What I can do, and what CBT has always been wonderful at helping me do, is reassess.

This is where I am now. I can't change the past, I can't change the state I am in. I can, however, accept this less than ideal reality and decide to problem-solve my way out of it. This will not be pleasant, but it will be effective. 

Okay. So I can't walk much at all. In old school terms, crippled. (We laugh when Dad calls his Blue Badge his Cripple Sticker... it's funny because it's true.) I can ride my beloved Vespa but I struggle to put it on its stand when I get where I'm going. I am a permanently disabled person who won't be striding up  the big hill at Fairburn Ings to watch the starling murmurations nor walk along the Giant's Causeway. 

NB - Those example do rather break my heart as I love murmurations and it's been my longtime ambition to see the basalt columns of the Causeway. And Petra. A woman can dream.

But I can do something about some of that. I can accept where I'm at. And that really, really hurts.

It's hard to give up the belief I can get better, that there's a life without joint pain and lousy mobility. One day (actually, in about 5 years or so I expect) I may qualify for NHS knee surgery and that might change things, but right here and now, it doesn't. And it's hard to accept limitations are real, and not wish them away.

So what would allow me to do what I want to do? There's an easy answer to that - a scooter or electric wheelchair. It's not the same as being about to self-propel, but it's a damned sight better than self-excluding from everything.  

I don't claim disability benefits or anything like that, so I don't have hoops to jump through to access mobility schemes. This is actually an advantage. I can work out what best suits my ambitions for my life and buy it. No having to prove to strangers just how broken I am, like when I got the Blue Badge. Gods, that's a depressing procedure. I'm glad I won't have to do that.

I also have been in vociferous denial that this is a permanent state of affairs. Every year I start mapping out our trip to the Giant's Causeway and every year I have to push it back because I've had a setback and I can't walk enough yet. 

YET.

For heaven's sake, Jay! It won't get better, so have a cry then book a wheelchair-accessible trip and go see the wonders of geology from relatively close by. It's not clambering on the rocks, but it's still pretty damned cool. As the Rolling Stones told us, we can't always get what we want. Close will do.

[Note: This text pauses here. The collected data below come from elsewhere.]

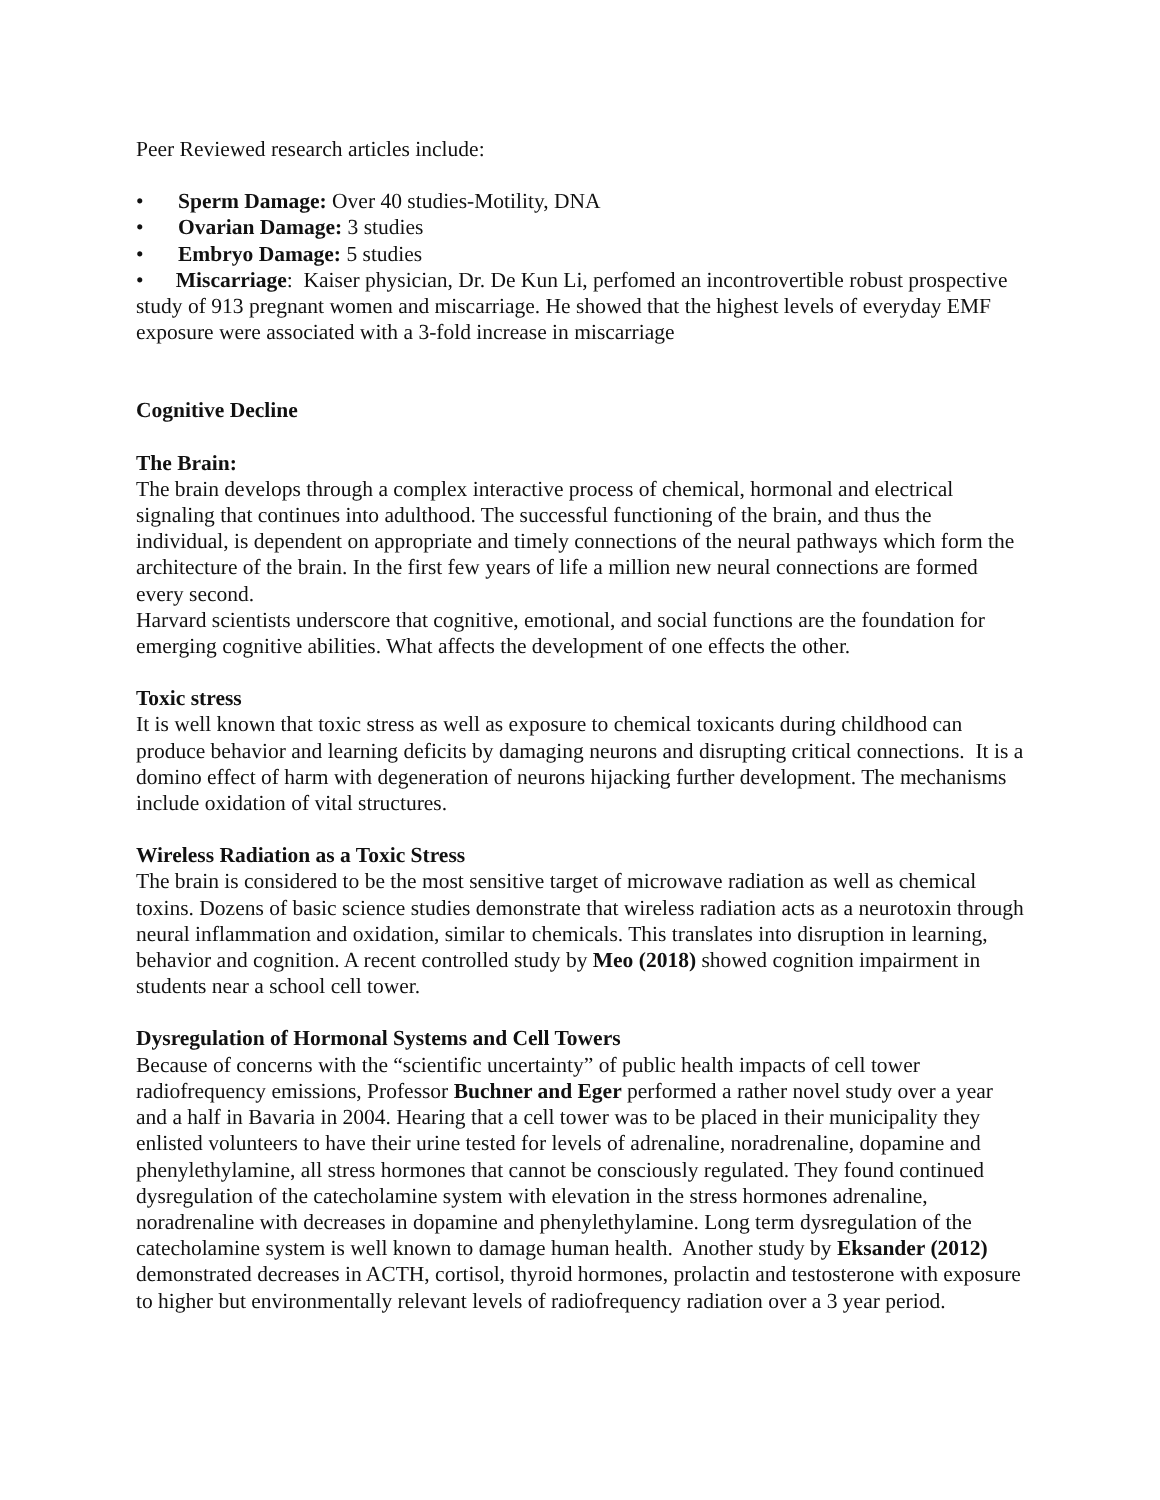Peer Reviewed research articles include:
• Sperm Damage: Over 40 studies-Motility, DNA
• Ovarian Damage: 3 studies
• Embryo Damage: 5 studies
• Miscarriage: Kaiser physician, Dr. De Kun Li, perfomed an incontrovertible robust prospective study of 913 pregnant women and miscarriage. He showed that the highest levels of everyday EMF exposure were associated with a 3-fold increase in miscarriage
Cognitive Decline
The Brain:
The brain develops through a complex interactive process of chemical, hormonal and electrical signaling that continues into adulthood. The successful functioning of the brain, and thus the individual, is dependent on appropriate and timely connections of the neural pathways which form the architecture of the brain. In the first few years of life a million new neural connections are formed every second.
Harvard scientists underscore that cognitive, emotional, and social functions are the foundation for emerging cognitive abilities. What affects the development of one effects the other.
Toxic stress
It is well known that toxic stress as well as exposure to chemical toxicants during childhood can produce behavior and learning deficits by damaging neurons and disrupting critical connections. It is a domino effect of harm with degeneration of neurons hijacking further development. The mechanisms include oxidation of vital structures.
Wireless Radiation as a Toxic Stress
The brain is considered to be the most sensitive target of microwave radiation as well as chemical toxins. Dozens of basic science studies demonstrate that wireless radiation acts as a neurotoxin through neural inflammation and oxidation, similar to chemicals. This translates into disruption in learning, behavior and cognition. A recent controlled study by Meo (2018) showed cognition impairment in students near a school cell tower.
Dysregulation of Hormonal Systems and Cell Towers
Because of concerns with the “scientific uncertainty” of public health impacts of cell tower radiofrequency emissions, Professor Buchner and Eger performed a rather novel study over a year and a half in Bavaria in 2004. Hearing that a cell tower was to be placed in their municipality they enlisted volunteers to have their urine tested for levels of adrenaline, noradrenaline, dopamine and phenylethylamine, all stress hormones that cannot be consciously regulated. They found continued dysregulation of the catecholamine system with elevation in the stress hormones adrenaline, noradrenaline with decreases in dopamine and phenylethylamine. Long term dysregulation of the catecholamine system is well known to damage human health. Another study by Eksander (2012) demonstrated decreases in ACTH, cortisol, thyroid hormones, prolactin and testosterone with exposure to higher but environmentally relevant levels of radiofrequency radiation over a 3 year period.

I have a choice. I can remain in denial that this is my life and I can miss out of loads of experiences and a better quality of life. Or I can jettison a stubborn mindset that a) being disabled is a 'lesser' thing (it isn't, it's just more difficult) and b) that ignoring it will make it all go away at some point.

I was pretty ruthless when pushing Dad to install that elevator between the dining room and his bedroom. I even used the  - frankly unethical, although true - argument that Mum would have insisted on his getting one, so if he wanted to respect what she would have wanted, he'd better stop messing around being stranded downstairs all damned day and get the lift installed.

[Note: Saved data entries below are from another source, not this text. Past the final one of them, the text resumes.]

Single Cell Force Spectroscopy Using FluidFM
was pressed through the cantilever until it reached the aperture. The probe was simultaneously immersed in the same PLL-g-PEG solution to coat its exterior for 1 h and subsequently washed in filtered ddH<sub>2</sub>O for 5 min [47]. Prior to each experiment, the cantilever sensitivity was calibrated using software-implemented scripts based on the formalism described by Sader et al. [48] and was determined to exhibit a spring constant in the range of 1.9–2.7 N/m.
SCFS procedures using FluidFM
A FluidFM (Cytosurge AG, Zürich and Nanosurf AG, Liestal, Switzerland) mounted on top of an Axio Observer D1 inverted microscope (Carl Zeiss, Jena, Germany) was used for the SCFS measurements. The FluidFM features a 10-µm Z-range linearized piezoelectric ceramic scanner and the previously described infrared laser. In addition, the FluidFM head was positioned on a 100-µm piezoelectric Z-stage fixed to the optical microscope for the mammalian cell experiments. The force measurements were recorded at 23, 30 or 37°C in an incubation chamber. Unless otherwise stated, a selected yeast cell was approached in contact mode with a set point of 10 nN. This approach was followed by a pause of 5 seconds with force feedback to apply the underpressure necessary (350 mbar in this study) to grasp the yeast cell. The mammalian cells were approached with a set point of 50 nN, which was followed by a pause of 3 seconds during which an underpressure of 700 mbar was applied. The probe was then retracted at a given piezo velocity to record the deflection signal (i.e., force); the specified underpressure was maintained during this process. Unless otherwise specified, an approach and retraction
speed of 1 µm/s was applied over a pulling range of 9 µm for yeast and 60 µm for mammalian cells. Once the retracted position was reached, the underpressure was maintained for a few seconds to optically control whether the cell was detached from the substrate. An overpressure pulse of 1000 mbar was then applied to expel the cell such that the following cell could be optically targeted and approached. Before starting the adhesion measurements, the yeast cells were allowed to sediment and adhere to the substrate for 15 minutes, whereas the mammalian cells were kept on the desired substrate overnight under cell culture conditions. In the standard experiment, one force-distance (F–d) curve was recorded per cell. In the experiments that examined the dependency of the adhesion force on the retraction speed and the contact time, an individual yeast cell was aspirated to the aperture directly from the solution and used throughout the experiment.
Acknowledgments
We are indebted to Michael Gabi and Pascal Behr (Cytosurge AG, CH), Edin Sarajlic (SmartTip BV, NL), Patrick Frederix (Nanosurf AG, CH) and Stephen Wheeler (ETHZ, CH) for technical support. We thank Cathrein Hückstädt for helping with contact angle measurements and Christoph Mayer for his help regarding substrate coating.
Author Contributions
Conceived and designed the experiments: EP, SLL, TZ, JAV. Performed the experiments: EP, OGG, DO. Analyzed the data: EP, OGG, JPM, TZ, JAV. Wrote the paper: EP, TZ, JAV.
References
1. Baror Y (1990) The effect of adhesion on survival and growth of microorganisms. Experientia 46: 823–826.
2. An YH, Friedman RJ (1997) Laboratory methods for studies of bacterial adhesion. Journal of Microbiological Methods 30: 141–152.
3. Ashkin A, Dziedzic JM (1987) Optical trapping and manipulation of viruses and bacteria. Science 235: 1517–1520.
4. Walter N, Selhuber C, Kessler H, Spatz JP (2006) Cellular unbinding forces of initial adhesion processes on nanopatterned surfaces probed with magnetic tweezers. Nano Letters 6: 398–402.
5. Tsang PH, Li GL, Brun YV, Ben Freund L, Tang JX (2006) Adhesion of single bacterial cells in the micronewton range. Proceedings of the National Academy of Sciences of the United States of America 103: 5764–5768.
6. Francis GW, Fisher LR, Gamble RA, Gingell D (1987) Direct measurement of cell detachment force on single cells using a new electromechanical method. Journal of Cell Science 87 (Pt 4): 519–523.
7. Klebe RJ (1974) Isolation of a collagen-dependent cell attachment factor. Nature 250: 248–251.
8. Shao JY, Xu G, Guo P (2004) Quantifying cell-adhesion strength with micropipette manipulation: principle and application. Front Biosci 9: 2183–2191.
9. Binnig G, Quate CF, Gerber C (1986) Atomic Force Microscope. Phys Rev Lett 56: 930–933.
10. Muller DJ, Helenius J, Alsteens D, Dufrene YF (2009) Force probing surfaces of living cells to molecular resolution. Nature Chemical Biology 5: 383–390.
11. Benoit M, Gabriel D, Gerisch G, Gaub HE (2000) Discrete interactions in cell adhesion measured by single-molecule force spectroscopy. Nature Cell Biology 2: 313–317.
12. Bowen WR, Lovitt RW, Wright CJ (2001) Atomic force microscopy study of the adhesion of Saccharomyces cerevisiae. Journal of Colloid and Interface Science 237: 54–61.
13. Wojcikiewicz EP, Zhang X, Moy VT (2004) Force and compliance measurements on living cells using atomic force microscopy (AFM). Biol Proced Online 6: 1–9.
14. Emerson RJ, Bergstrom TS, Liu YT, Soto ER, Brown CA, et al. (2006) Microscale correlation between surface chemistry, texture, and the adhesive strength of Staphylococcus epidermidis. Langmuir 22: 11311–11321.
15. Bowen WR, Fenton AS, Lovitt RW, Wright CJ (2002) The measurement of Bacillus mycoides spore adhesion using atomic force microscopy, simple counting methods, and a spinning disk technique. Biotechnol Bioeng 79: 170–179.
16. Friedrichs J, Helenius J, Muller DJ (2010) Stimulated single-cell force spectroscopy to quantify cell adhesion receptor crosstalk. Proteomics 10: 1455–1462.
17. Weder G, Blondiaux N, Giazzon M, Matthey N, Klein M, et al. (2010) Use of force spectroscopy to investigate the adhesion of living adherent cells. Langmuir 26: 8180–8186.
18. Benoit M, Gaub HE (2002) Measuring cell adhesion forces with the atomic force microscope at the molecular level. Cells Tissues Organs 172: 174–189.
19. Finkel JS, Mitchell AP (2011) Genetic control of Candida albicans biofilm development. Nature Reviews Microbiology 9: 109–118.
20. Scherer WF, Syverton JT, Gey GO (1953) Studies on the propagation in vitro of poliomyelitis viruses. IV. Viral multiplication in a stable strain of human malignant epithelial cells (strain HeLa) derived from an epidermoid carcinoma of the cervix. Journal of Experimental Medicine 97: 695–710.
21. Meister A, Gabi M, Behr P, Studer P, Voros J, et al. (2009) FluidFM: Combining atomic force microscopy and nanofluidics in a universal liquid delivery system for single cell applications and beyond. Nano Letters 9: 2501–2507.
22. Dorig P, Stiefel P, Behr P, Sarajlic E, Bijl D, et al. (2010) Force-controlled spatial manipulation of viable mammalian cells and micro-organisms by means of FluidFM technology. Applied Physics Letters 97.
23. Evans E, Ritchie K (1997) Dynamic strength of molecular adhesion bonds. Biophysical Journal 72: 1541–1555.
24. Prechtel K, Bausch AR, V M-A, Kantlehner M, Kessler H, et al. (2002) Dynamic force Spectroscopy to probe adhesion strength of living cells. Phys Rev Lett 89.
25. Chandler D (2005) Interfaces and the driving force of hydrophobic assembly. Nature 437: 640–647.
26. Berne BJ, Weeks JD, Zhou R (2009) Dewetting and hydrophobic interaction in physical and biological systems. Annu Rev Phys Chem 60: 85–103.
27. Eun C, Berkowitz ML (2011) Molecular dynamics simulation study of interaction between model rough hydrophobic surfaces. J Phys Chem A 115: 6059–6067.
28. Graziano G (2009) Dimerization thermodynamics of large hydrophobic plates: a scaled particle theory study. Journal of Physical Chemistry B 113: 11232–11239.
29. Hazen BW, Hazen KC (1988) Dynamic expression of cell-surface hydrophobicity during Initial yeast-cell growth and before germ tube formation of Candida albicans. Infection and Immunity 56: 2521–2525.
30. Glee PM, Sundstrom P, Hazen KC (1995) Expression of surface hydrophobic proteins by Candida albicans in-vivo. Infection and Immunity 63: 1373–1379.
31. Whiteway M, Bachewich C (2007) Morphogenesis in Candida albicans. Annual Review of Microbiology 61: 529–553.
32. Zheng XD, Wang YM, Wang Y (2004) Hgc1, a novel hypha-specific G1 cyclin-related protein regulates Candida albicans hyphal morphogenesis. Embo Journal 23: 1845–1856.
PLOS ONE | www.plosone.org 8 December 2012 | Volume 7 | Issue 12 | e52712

I was right, obviously, and it vastly improved his life and his ability live in his own home. Now I need to apply the same standard to myself.  

I have been to try a few mobility scooters and chairs. And today I've referred myself to a mobility organisation for an assessment to discuss which  chair or scooter would be most appropriate for what I want to be able to do. 

It's a small start, but I hope it's a productive one.